Shrimp have long been on the average dietitian’s “bad” list. The belief was that lobster, crabs, clams, shrimp and other shellfish were high in cholesterol, and therefore detrimental to cardiovascular health. But according to the L.A. Times, the oft-cited information is completely wrong. Accurate measurements reveal that shellfish – even shrimp – are quite low in cholesterol.

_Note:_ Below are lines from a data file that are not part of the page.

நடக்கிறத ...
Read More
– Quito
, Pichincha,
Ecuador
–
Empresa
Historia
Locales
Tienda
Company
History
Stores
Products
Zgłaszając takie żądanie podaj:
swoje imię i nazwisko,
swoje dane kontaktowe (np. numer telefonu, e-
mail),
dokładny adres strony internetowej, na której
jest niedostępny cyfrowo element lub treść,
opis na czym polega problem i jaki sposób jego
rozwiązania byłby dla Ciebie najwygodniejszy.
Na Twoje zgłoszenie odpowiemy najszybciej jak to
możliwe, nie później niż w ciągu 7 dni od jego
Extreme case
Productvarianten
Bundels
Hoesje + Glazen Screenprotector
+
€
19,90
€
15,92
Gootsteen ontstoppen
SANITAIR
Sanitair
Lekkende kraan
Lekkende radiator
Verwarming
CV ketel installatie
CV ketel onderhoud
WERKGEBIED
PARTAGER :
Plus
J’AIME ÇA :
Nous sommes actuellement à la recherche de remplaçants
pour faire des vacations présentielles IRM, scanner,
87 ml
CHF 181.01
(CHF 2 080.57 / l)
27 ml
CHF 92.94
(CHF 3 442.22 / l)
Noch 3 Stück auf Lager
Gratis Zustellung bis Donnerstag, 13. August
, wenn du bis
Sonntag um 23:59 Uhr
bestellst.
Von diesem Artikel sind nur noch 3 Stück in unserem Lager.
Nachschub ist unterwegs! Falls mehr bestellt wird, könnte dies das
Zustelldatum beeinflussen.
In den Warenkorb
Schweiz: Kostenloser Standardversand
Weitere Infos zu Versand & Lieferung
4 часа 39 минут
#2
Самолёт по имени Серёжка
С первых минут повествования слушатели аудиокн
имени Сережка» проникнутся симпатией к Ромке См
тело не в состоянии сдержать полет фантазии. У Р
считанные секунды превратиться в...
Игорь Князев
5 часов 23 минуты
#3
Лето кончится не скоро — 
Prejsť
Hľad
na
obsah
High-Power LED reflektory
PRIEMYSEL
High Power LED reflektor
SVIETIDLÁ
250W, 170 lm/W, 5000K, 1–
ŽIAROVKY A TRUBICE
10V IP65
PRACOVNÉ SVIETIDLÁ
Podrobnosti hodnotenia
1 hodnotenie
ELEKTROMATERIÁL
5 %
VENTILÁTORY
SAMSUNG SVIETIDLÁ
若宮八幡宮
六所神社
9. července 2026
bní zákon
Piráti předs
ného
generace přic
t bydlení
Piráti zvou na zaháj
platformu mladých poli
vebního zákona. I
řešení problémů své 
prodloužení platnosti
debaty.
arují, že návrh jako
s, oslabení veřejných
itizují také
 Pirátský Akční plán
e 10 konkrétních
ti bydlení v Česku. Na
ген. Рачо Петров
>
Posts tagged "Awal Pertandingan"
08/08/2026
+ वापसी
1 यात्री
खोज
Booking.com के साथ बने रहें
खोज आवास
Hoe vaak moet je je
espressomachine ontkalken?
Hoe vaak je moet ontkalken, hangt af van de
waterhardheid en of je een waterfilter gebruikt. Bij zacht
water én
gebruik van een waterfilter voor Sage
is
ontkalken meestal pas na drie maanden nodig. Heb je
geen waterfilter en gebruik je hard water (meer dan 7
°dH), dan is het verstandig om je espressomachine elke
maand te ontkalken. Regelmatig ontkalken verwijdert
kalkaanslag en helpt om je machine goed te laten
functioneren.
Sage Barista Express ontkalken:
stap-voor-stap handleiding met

Of course, the theory that dietary cholesterol somehow translates to high LDL blood cholesterol – and further, heart disease – is one of rapidly eroding merit. (See Mary Enig’s critique of the lipid hypothesis for more research and information on this.) In truth, avoiding particular foods because of their cholesterol content – whether it’s grass-fed beef or eggs or shellfish – is not only unnecessary, but possibly foolish. In keeping with our Primal Health discussions here at MDA, I am firmly convinced that the national nutritional guidelines which recommend strict avoidance of natural, nutritious foods containing saturated fat – and cholesterol – in favor of highly refined products made from grains are clearly contributing to our epidemics of obesity, type 2 diabetes, “syndrome X”, and possibly depression and arthritis. And the list goes on…
Now, whether we ought to be eating shellfish in light of environmental considerations is another question. Clean, fresh shellfish of all sorts are high in many important nutrients and our primal ancestors certainly ate oysters, shrimp, abalone, clams, and lobster in abundance – depending, of course, on geographical location. Your thoughts?